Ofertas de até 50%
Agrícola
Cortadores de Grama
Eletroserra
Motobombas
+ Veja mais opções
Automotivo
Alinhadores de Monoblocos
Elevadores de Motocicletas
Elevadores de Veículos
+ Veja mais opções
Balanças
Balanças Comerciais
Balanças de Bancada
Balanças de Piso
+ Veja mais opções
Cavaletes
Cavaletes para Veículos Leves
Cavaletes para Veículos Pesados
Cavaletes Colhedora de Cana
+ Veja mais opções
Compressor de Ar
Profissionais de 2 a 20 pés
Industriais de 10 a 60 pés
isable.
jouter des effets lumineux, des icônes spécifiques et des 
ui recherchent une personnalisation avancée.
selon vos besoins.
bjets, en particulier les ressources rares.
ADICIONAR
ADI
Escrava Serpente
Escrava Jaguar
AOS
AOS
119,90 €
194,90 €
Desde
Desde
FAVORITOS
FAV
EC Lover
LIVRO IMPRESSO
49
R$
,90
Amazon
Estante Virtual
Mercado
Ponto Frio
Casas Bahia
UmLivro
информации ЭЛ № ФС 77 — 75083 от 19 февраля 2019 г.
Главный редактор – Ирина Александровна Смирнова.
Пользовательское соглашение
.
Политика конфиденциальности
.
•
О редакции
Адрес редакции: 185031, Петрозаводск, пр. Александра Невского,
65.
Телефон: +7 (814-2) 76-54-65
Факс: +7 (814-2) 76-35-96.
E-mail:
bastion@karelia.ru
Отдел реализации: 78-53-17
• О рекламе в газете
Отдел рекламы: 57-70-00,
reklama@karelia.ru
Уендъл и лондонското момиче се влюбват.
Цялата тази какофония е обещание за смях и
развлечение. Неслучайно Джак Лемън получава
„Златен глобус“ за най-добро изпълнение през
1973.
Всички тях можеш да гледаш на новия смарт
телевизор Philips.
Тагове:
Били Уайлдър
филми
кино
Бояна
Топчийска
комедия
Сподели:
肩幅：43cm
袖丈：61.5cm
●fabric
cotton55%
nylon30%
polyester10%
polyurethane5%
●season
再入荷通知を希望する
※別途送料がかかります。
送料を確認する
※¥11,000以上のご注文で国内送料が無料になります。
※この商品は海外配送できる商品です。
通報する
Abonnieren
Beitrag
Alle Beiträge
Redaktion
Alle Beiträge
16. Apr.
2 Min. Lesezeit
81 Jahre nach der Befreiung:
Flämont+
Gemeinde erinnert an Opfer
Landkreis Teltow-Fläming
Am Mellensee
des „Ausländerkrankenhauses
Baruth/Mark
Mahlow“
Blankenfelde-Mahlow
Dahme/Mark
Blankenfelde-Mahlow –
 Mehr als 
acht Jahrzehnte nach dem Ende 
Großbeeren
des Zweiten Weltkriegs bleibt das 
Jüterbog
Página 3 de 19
---+---
• To-do item: Please output every line of text from all the items above, in the same order and without any changes.

• Result of the exercise:
Ofertas de até 50%
Agrícola
Cortadores de Grama
Eletroserra
Motobombas
+ Veja mais opções
Automotivo
Alinhadores de Monoblocos
Elevadores de Motocicletas
Elevadores de Veículos
+ Veja mais opções
Balanças
Balanças Comerciais
Balanças de Bancada
Balanças de Piso
+ Veja mais opções
Cavaletes
Cavaletes para Veículos Leves
Cavaletes para Veículos Pesados
Cavaletes Colhedora de Cana
+ Veja mais opções
Compressor de Ar
Profissionais de 2 a 20 pés
Industriais de 10 a 60 pés
isable.
jouter des effets lumineux, des icônes spécifiques et des 
ui recherchent une personnalisation avancée.
selon vos besoins.
bjets, en particulier les ressources rares.
ADICIONAR
ADI
Escrava Serpente
Escrava Jaguar
AOS
AOS
119,90 €
194,90 €
Desde
Desde
FAVORITOS
FAV
EC Lover
LIVRO IMPRESSO
49
R$
,90
Amazon
Estante Virtual
Mercado
Ponto Frio
Casas Bahia
UmLivro
информации ЭЛ № ФС 77 — 75083 от 19 февраля 2019 г.
Главный редактор – Ирина Александровна Смирнова.
Пользовательское соглашение
.
Политика конфиденциальности
.
•
О редакции
Адрес редакции: 185031, Петрозаводск, пр. Александра Невского,
65.
Телефон: +7 (814-2) 76-54-65
Факс: +7 (814-2) 76-35-96.
E-mail:
bastion@karelia.ru
Отдел реализации: 78-53-17
• О рекламе в газете
Отдел рекламы: 57-70-00,
reklama@karelia.ru
Уендъл и лондонското момиче се влюбват.
Цялата тази какофония е обещание за смях и
развлечение. Неслучайно Джак Лемън получава
„Златен глобус“ за най-добро изпълнение през
1973.
Всички тях можеш да гледаш на новия смарт
телевизор Philips.
Тагове:
Били Уайлдър
филми
кино
Бояна
Топчийска
комедия
Сподели:
肩幅：43cm
袖丈：61.5cm
●fabric
cotton55%
nylon30%
polyester10%
polyurethane5%
●season
再入荷通知を希望する
※別途送料がかかります。
送料を確認する
※¥11,000以上のご注文で国内送料が無料になります。
※この商品は海外配送できる商品です。
通報する
Abonnieren
Beitrag
Alle Beiträge
Redaktion
Alle Beiträge
16. Apr.
2 Min. Lesezeit
81 Jahre nach der Befreiung:
Flämont+
Gemeinde erinnert an Opfer
Landkreis Teltow-Fläming
Am Mellensee
des „Ausländerkrankenhauses
Baruth/Mark
Mahlow“
Blankenfelde-Mahlow
Dahme/Mark
Blankenfelde-Mahlow –
 Mehr als 
acht Jahrzehnte nach dem Ende 
Großbeeren
des Zweiten Weltkriegs bleibt das 
Jüterbog
Página 3 de 19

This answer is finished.